-- Opening Marker --

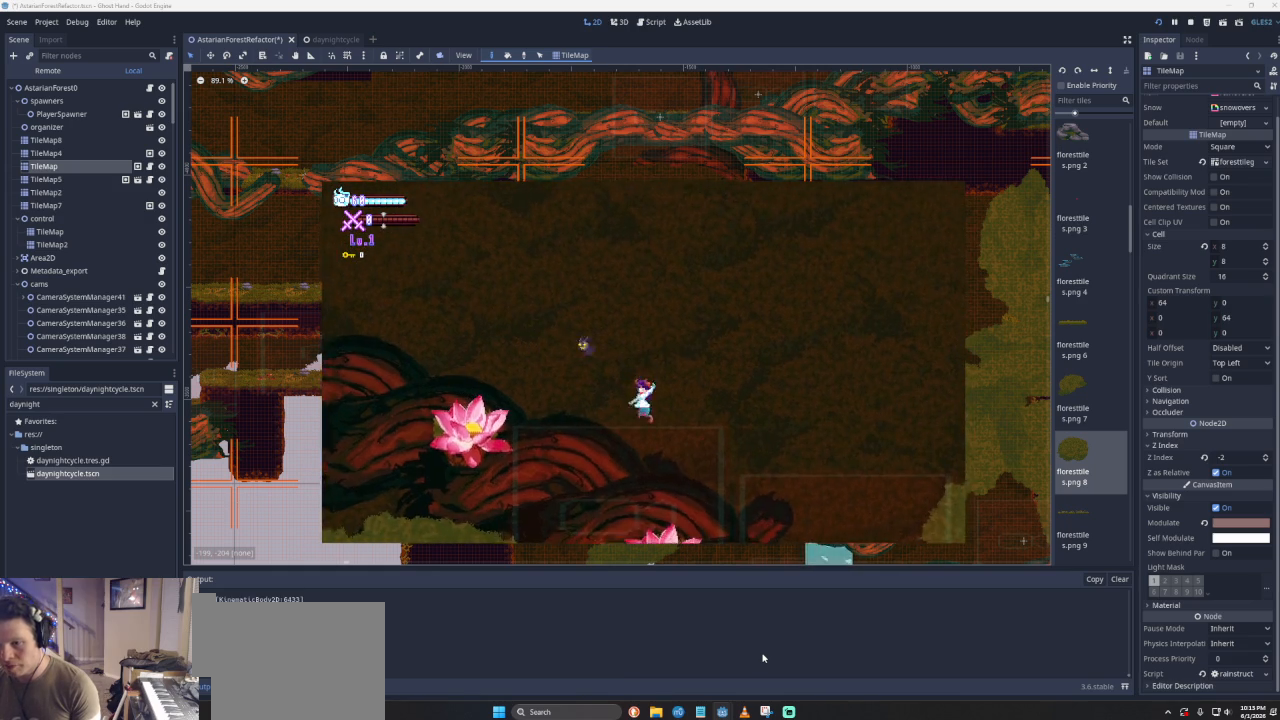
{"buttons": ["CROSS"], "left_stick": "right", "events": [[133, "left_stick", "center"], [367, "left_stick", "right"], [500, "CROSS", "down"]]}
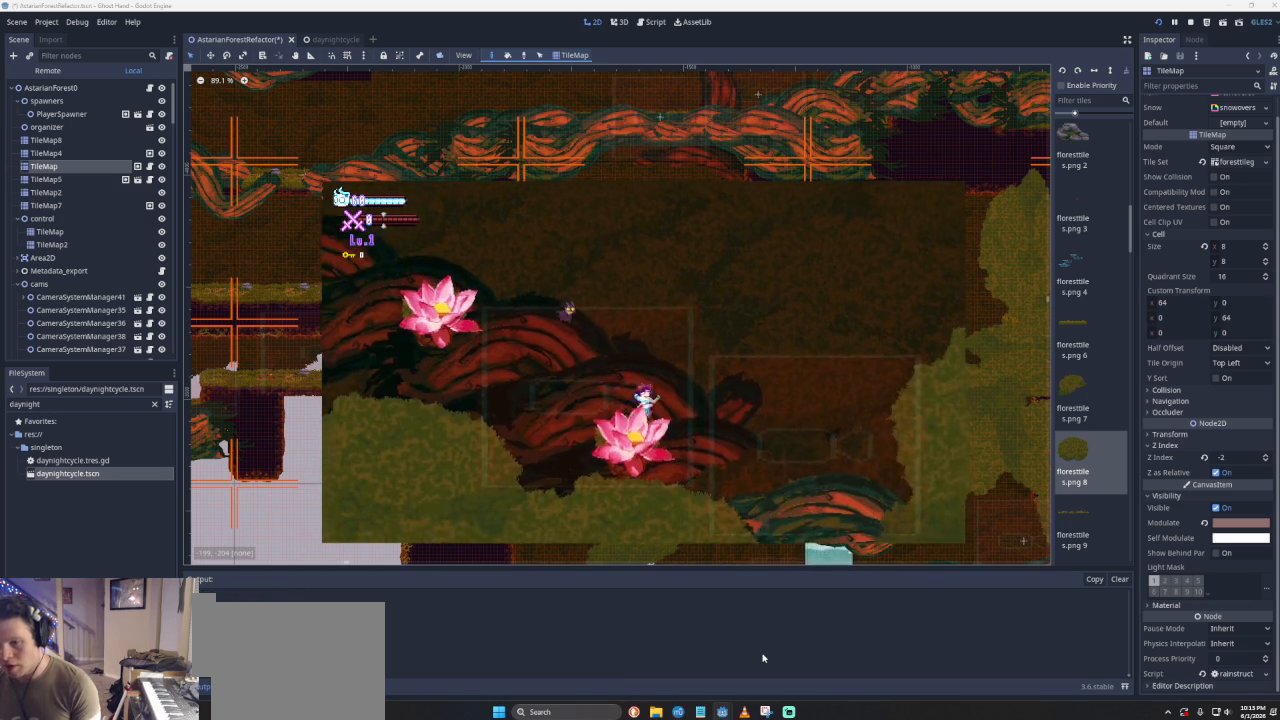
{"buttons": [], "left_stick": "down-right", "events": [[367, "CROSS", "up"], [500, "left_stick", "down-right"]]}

-- Closing Marker --
-- Opening Marker --

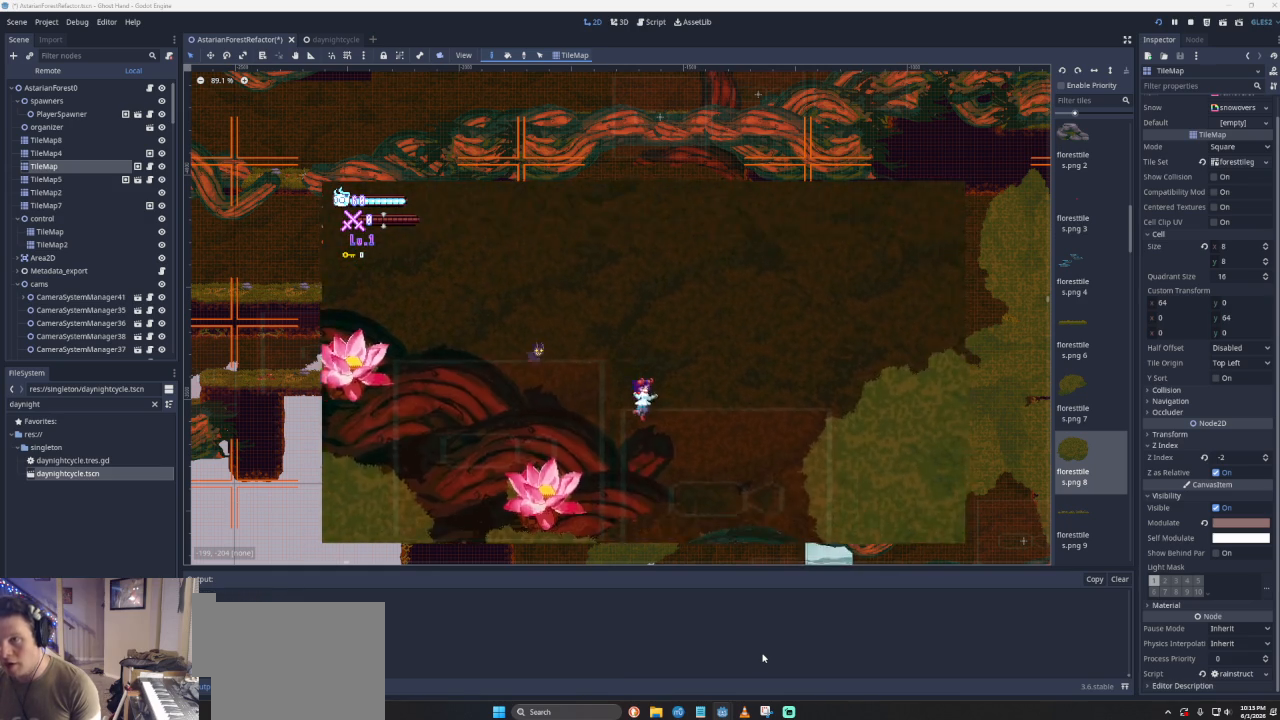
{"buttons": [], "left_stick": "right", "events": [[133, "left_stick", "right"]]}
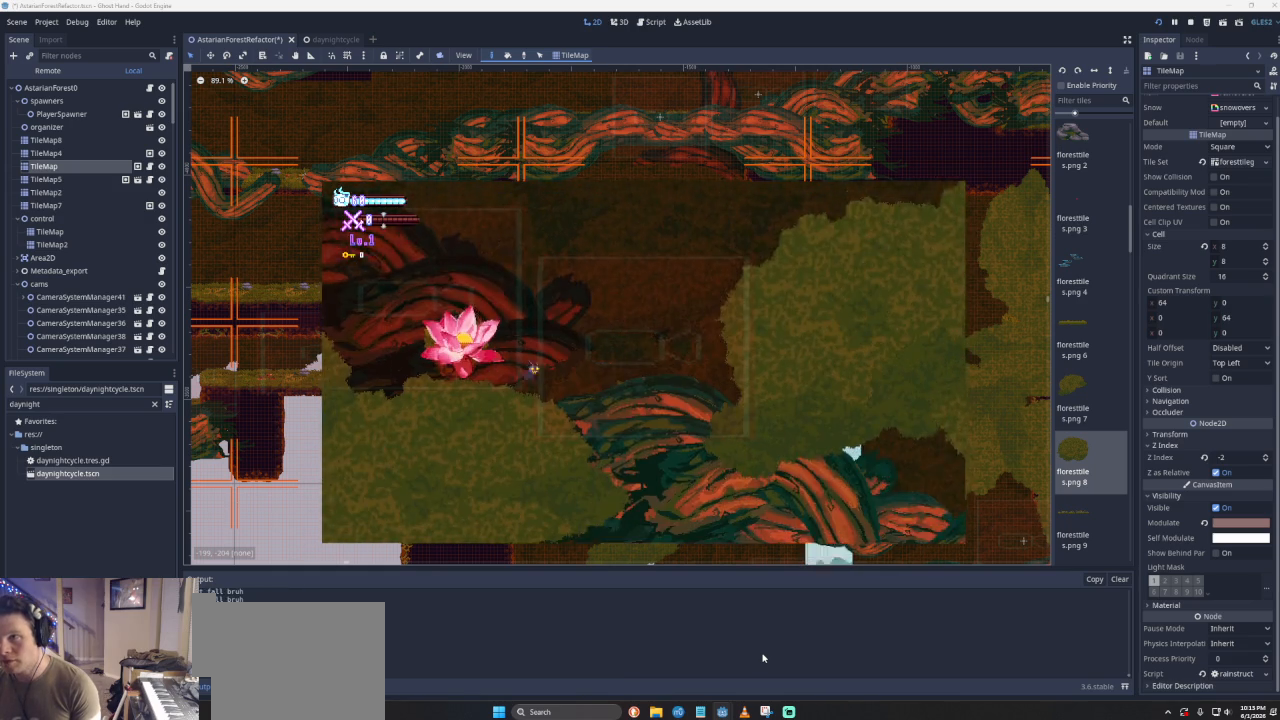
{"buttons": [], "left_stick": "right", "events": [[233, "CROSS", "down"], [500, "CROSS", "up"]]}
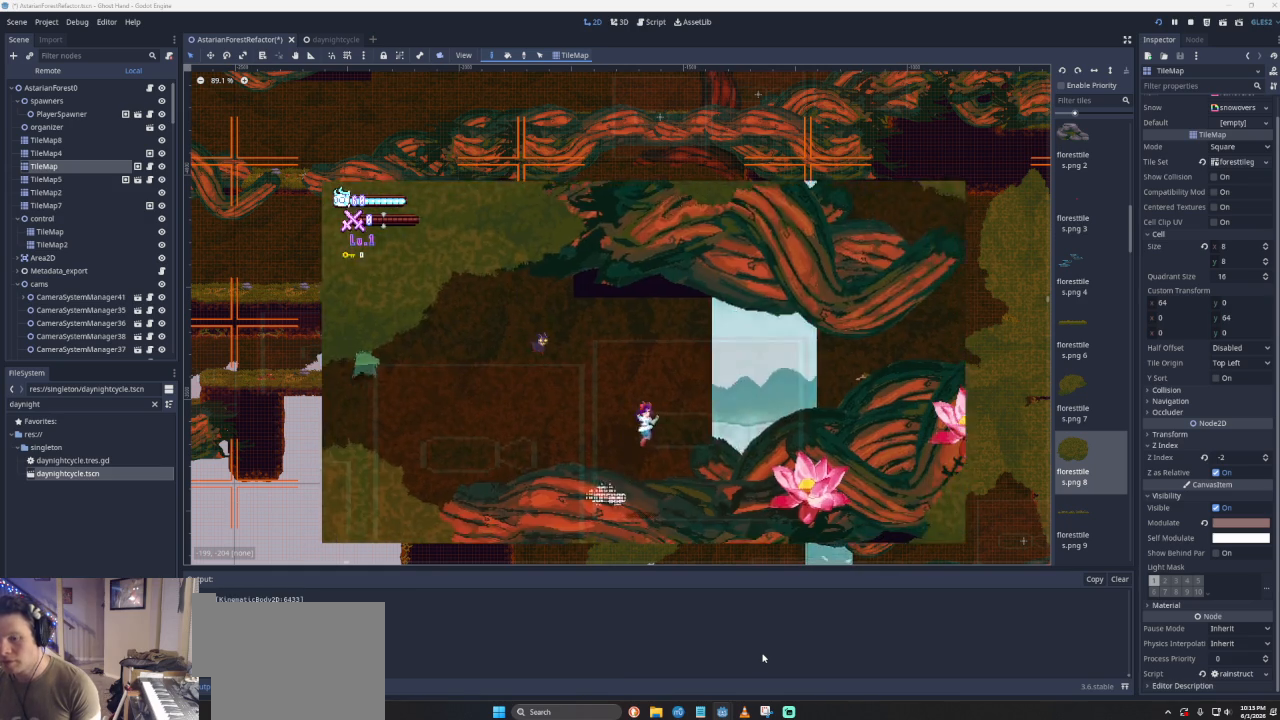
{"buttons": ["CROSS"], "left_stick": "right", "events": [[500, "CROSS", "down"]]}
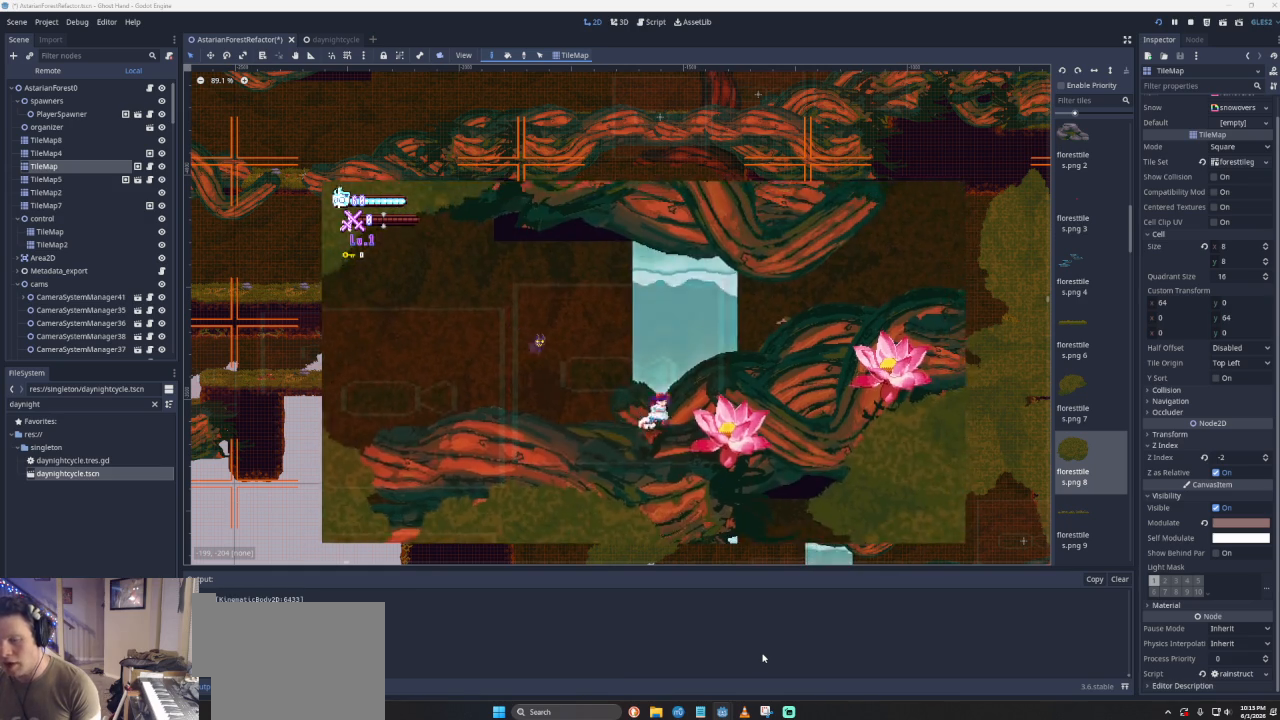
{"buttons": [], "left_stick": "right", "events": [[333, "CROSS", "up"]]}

-- Closing Marker --
-- Opening Marker --

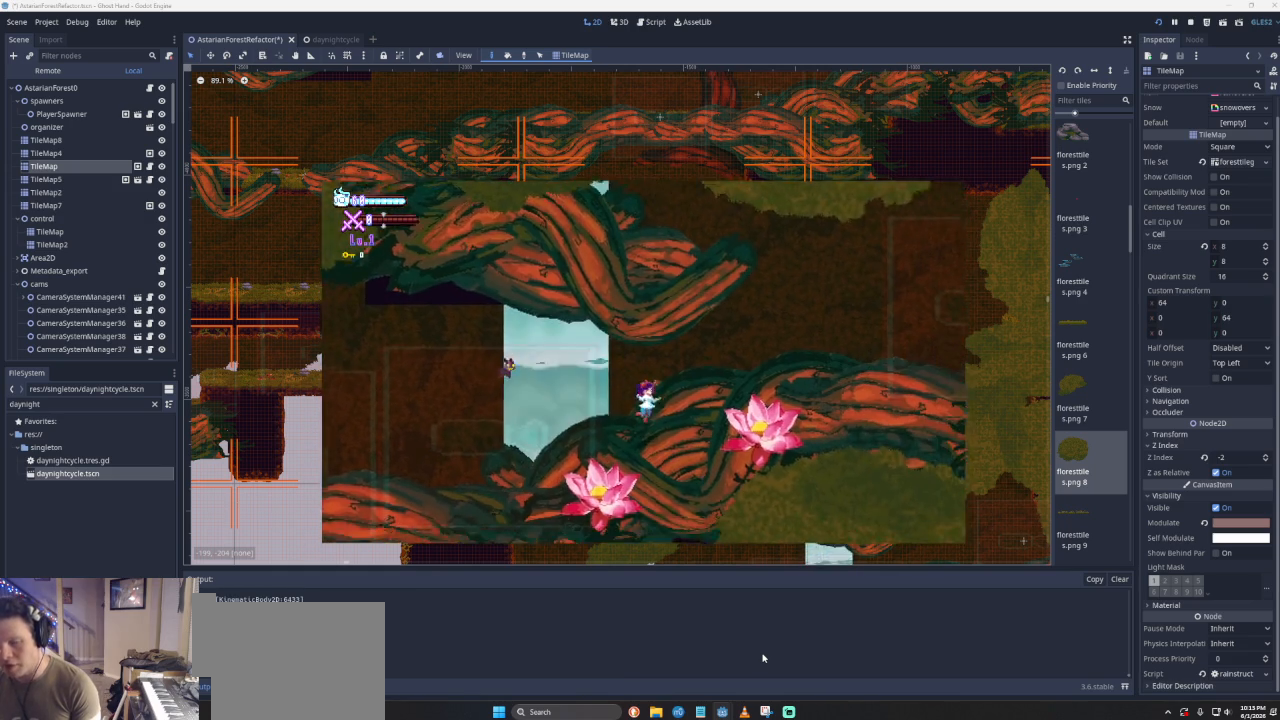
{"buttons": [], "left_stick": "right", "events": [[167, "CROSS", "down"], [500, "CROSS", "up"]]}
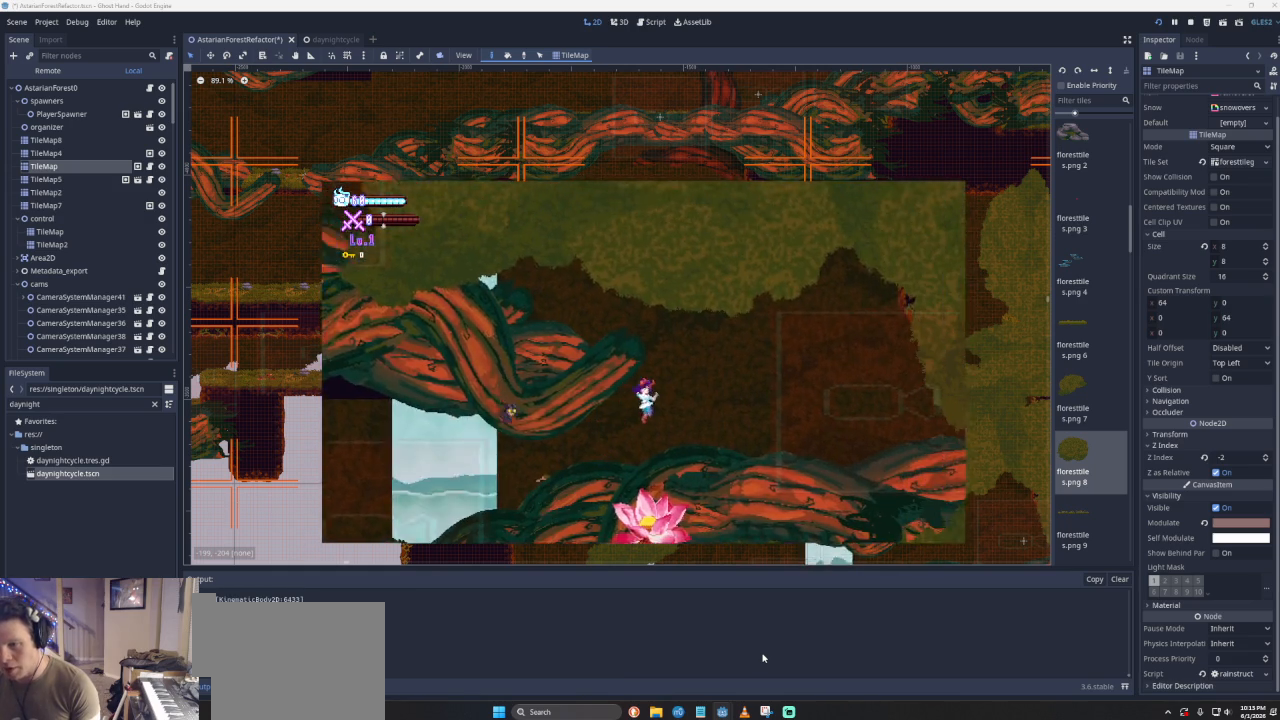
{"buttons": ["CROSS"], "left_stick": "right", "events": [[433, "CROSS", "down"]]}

-- Closing Marker --

(Requirement): Among the lines above, find those with the word "down". Copy them.

(Expected output):
{"buttons": ["CROSS"], "left_stick": "right", "events": [[133, "left_stick", "center"], [367, "left_stick", "right"], [500, "CROSS", "down"]]}
{"buttons": [], "left_stick": "down-right", "events": [[367, "CROSS", "up"], [500, "left_stick", "down-right"]]}
{"buttons": [], "left_stick": "right", "events": [[233, "CROSS", "down"], [500, "CROSS", "up"]]}
{"buttons": ["CROSS"], "left_stick": "right", "events": [[500, "CROSS", "down"]]}
{"buttons": [], "left_stick": "right", "events": [[167, "CROSS", "down"], [500, "CROSS", "up"]]}
{"buttons": ["CROSS"], "left_stick": "right", "events": [[433, "CROSS", "down"]]}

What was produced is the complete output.